A fair interpretation of the right of first refusal, consistent with its function and general principles of trade, requires the adoption of a dichotomous model. A museum intending to acquire an object at auction should choose one of two methods, but cannot combine them. If participating in the auction as a bidder, it should bid up to the price it is actually willing to pay and purchase the item under general terms – or not purchase if the price exceeds its means. If, on the other hand, it intends to exercise its right of first refusal, it should refrain from actively participating in the auction and merely observe its outcome.
This model is consistent with the essence of pre-emption law, protects the integrity of the auction mechanism, and eliminates the accusation of exploiting a privileged position. However, it requires either voluntary discipline on the part of museums – which cannot be assumed given the budgetary pressures and competition for valuable objects – or explicit statutory regulation, which seems to be a more permanent solution.

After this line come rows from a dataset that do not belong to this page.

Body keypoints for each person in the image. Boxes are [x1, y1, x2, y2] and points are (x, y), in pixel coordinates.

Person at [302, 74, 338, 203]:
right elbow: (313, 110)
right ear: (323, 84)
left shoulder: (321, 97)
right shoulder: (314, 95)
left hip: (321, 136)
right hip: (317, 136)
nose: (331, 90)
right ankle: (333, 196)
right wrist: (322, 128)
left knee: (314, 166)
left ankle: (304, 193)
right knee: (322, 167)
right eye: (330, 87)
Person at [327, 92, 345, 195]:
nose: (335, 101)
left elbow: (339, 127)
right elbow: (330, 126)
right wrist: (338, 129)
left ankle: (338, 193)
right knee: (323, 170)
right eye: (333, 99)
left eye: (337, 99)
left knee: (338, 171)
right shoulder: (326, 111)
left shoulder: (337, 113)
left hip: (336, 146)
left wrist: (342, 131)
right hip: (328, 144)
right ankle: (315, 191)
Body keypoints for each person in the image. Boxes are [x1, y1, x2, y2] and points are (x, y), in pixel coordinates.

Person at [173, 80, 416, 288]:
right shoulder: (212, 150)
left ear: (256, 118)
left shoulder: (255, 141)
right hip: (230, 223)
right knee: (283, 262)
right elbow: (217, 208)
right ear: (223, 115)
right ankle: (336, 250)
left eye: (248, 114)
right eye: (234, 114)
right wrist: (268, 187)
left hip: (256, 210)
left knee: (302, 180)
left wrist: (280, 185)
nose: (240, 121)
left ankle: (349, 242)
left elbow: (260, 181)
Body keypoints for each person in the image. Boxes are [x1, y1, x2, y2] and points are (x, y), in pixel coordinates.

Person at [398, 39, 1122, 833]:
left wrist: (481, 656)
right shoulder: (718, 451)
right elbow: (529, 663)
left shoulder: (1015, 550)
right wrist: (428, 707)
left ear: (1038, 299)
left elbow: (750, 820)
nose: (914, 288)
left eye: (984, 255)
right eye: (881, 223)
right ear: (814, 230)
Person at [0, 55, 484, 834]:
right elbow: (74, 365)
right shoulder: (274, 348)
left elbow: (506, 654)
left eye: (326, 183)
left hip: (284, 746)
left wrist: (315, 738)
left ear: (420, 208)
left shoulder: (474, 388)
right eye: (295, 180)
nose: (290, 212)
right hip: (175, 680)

This proposal also aligns with a broader analysis of the state of legal regulations in the area of trade in cultural goods. The current regulations constitute a conglomeration of norms scattered across several acts, additionally based on general institutions borrowed from the Civil Code and supplemented by specific provisions. There is a lack of consistent rules of conduct for intermediaries – auction houses and antique shops – in exercising the right of first refusal: there is no obligation to inform auction participants in advance of their right of first refusal, there is no clearly defined procedure for the organizer to verify the status of items, and there is no mechanism to guarantee the protection of the buyer’s good faith. These gaps should be filled by the legislature before market practice necessitates further intervention by the competition authority.
The right of first refusal of a registered museum is a legitimate instrument from the perspective of cultural heritage protection. The problem lies not in its existence, but in the manner in which it is exercised. An auction is a pricing mechanism, not simply an organizational form of sale. Its integrity requires protection regardless of the participant.

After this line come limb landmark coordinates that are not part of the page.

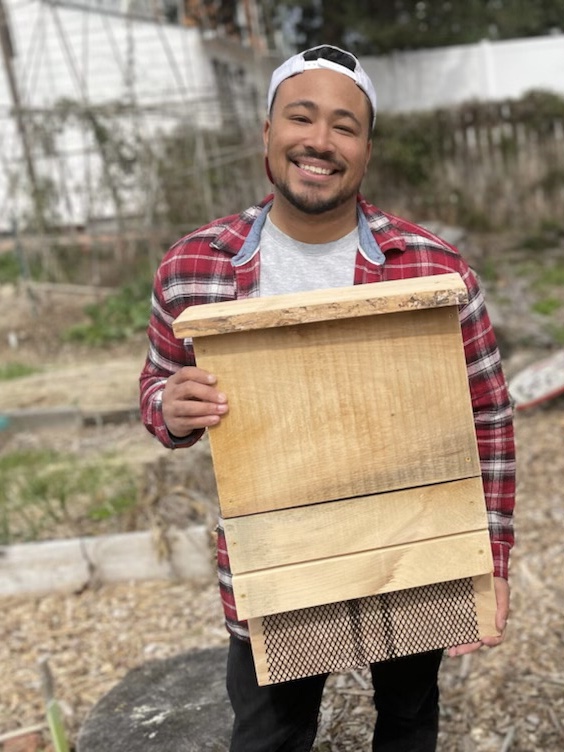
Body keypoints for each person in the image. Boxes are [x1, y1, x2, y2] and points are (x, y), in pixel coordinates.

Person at [139, 44, 516, 752]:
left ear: (367, 148)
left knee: (406, 724)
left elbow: (488, 412)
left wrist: (488, 562)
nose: (319, 140)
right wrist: (171, 408)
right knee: (270, 736)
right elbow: (155, 390)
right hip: (276, 560)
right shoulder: (194, 266)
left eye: (344, 125)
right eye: (301, 117)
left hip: (410, 552)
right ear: (267, 133)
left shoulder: (432, 268)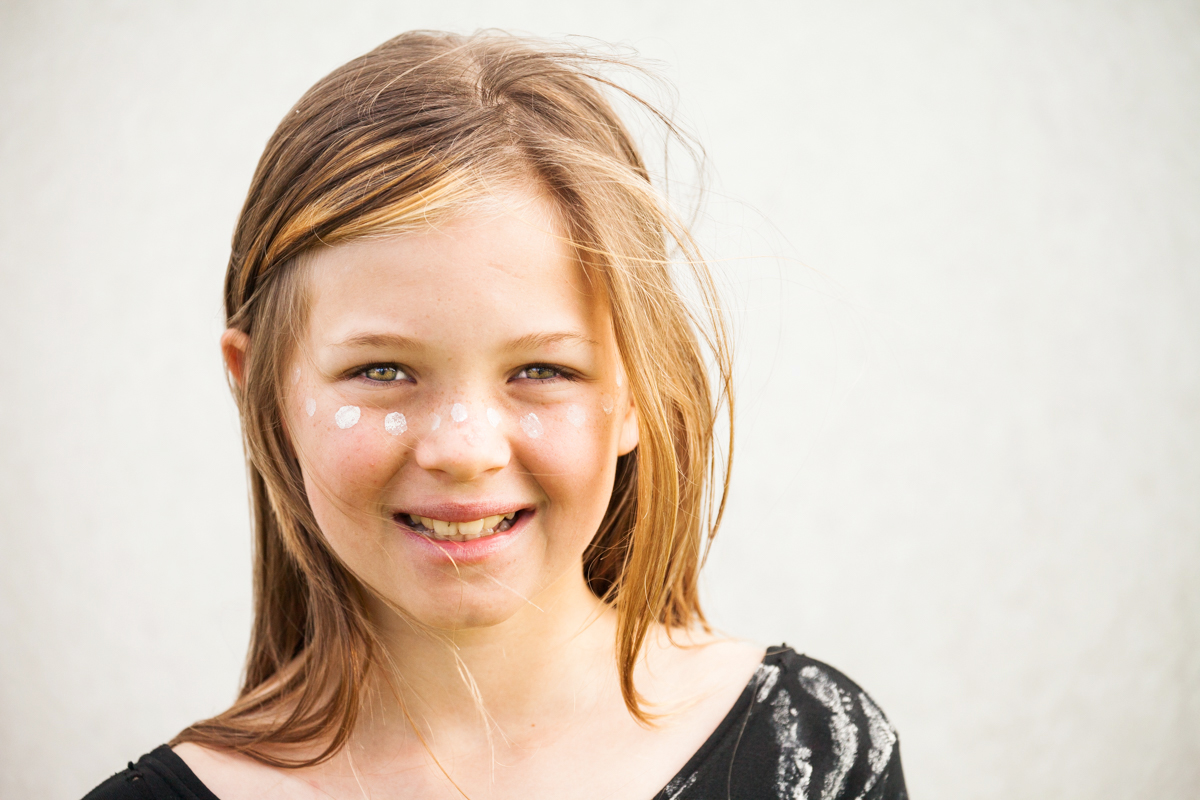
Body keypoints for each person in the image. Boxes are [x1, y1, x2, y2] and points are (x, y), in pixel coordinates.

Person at [84, 30, 907, 800]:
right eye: (382, 371)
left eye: (542, 370)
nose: (464, 449)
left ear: (637, 392)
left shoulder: (813, 757)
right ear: (259, 389)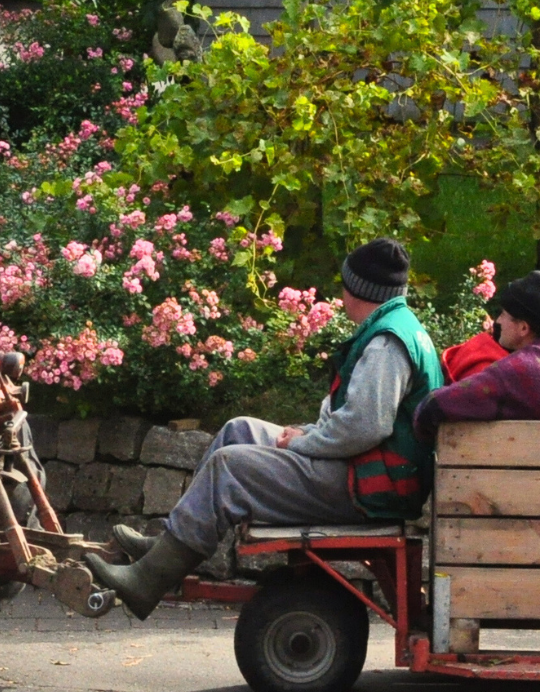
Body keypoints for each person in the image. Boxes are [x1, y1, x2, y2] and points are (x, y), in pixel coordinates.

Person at [88, 240, 447, 618]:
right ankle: (166, 547)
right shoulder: (395, 328)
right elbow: (361, 420)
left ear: (357, 291)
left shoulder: (387, 343)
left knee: (229, 466)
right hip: (367, 473)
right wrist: (307, 433)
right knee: (239, 430)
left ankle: (147, 582)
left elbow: (364, 427)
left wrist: (303, 443)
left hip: (371, 489)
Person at [414, 270, 540, 440]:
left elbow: (432, 408)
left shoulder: (521, 369)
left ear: (523, 328)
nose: (498, 321)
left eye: (504, 314)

A museum’s combination of an active bidder role with the subsequent exercise of a right of first refusal is a practice that – though not explicitly prohibited – violates the very essence of the institution of first refusal, distorts the price discovery mechanism, and disadvantages private market participants. In the case where the museum’s participation drives the price above market level, the private buyer loses the object at a price determined by the entity that ultimately acquires it. In the opposite case, the seller receives a lower price for the object because the museum’s presence has confused bidders. In neither scenario does the auction mechanism function as intended.
The analogy with the practices questioned by the President of the Office of Competition and Consumer Protection shows that auction transparency is a value protected by the legal system.